Why this method generates java.lang.StackOverflowError? [closed]

-3

The following code generates this:

java.lang.StackOverflowError
    at modelo.Secao.eleitores(Secao.java:67)

And I do not know why.

    
asked by anonymous 18.09.2016 / 00:27

1 answer

4

Look at the code:

ArrayList<Eleitor> eleitores(){
    return eleitores();
}

Let's see what this eleitores() method does:

First, it calls the eleitores() method, which in turn will call the eleitores() method, which in turn will call the eleitores() method, which in turn will call the eleitores() method, which in turn will call the method eleitores() , ... BUUUUM! StackOverflowError .

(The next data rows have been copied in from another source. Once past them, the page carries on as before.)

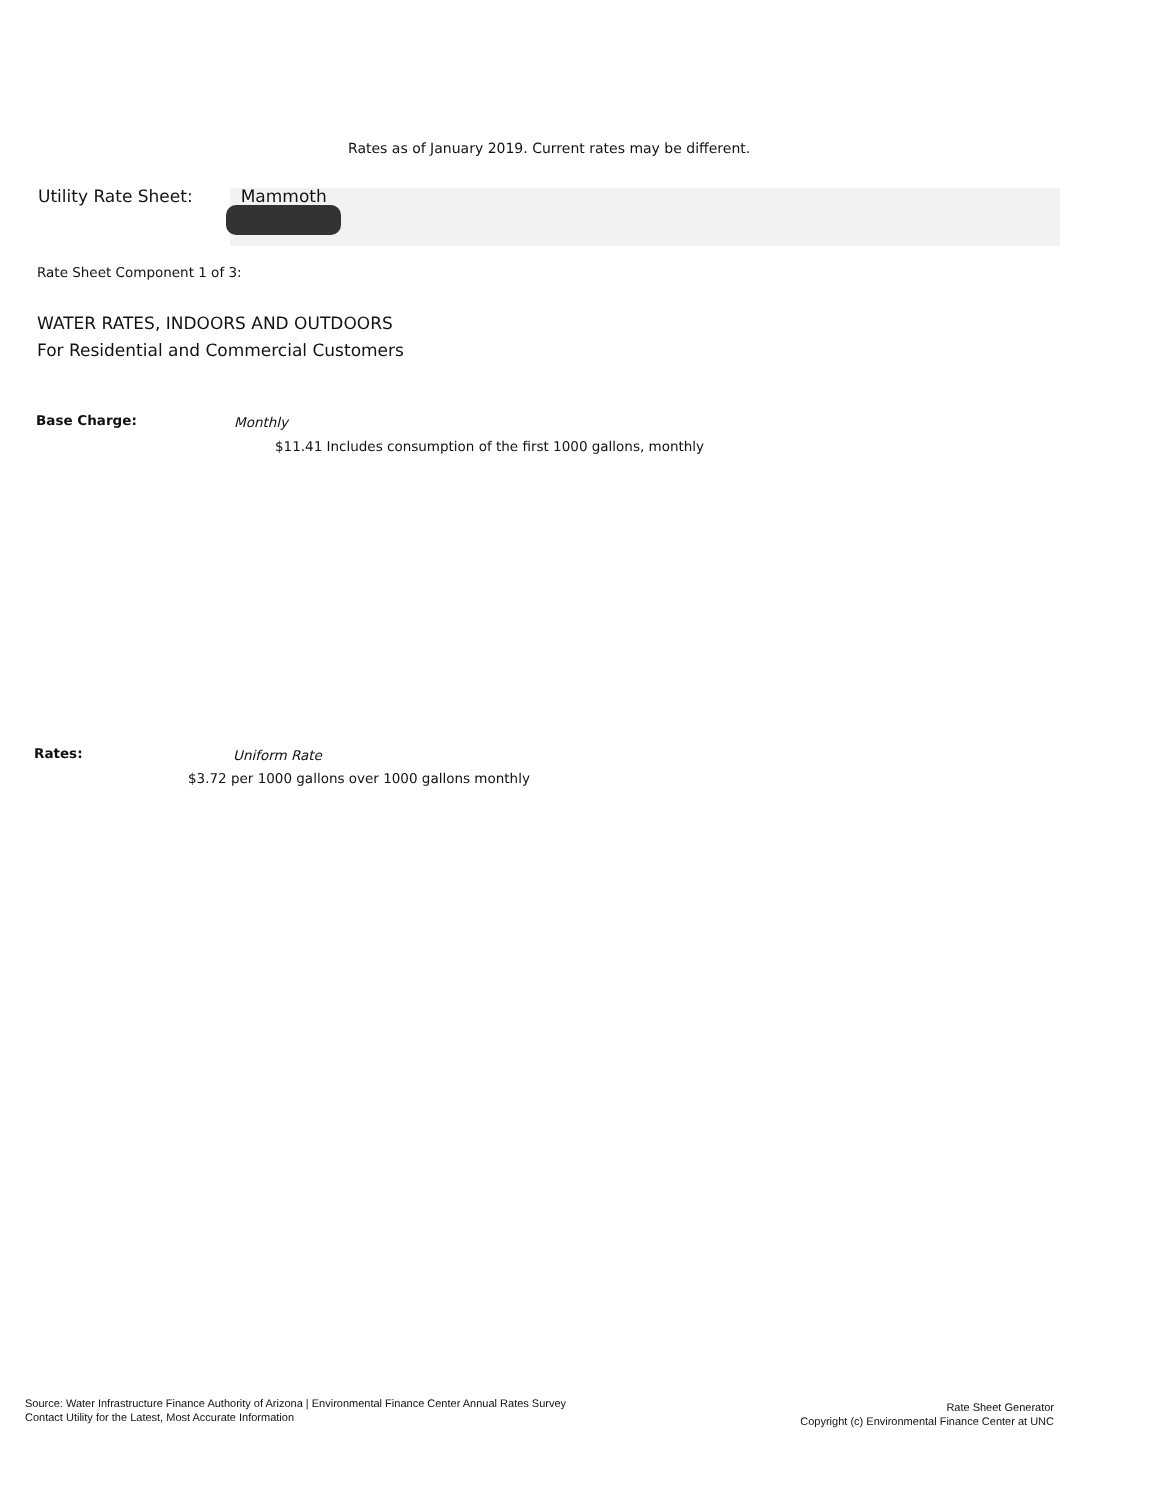Rates as of January 2019. Current rates may be different.
Utility Rate Sheet: Mammoth
Rate Sheet Component 1 of 3:
WATER RATES, INDOORS AND OUTDOORS
For Residential and Commercial Customers
Base Charge: Monthly
$11.41 Includes consumption of the first 1000 gallons, monthly
Rates: Uniform Rate
$3.72 per 1000 gallons over 1000 gallons monthly
Source: Water Infrastructure Finance Authority of Arizona | Environmental Finance Center Annual Rates Survey
Contact Utility for the Latest, Most Accurate Information
Rate Sheet Generator
Copyright (c) Environmental Finance Center at UNC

Proposing a solution should be easy, but I am somewhat uncertain and dubious about doing so because you did not post your entire code from the Secao class, and preferred to post a drug from an image containing a piece of code, instead of posting the actual code (behavior that everyone in this community unanimously hates) . That way, I can not be sure what else is in your Secao class that would serve to solve your problem. In addition, the search system will have more difficulty with your question, since the content of images can not be indexed. However, despite all this, I think what you wanted is this:

ArrayList<Eleitor> eleitores() {
    return eleitores;
}

The only difference here is that the returned value is not succeeded by the parentheses. The idea here is to return the contents of a variable, not to call a method. This confusion happened because you had given the name of the method with the same name as your variable, which is something that Java allows, but it is a bad programming practice, since it is somewhat confusing that it tends to create problems exactly like this one that you are having. To not suffer from this kind of boredom, I suggest doing this:

public List<Eleitor> getEleitores() {
    return eleitores;
}

Here I changed the method name to getEleitores() , leaving the variable name as eleitores . That way, if you accidentally use eleitores() (with parentheses) or getEleitores (without parentheses), the result will be an obvious compilation error instead of something compiling, but that sucks at the time of rolling. p>

Also, I've put the method as public because I think you've forgotten the modifier and have no interest in using packet visibility. I also changed the return type from ArrayList to% with% since object-orientation principles say to code for an interface, and with List instead of List , your API depends on an interface instead of a particular concrete implementation of it.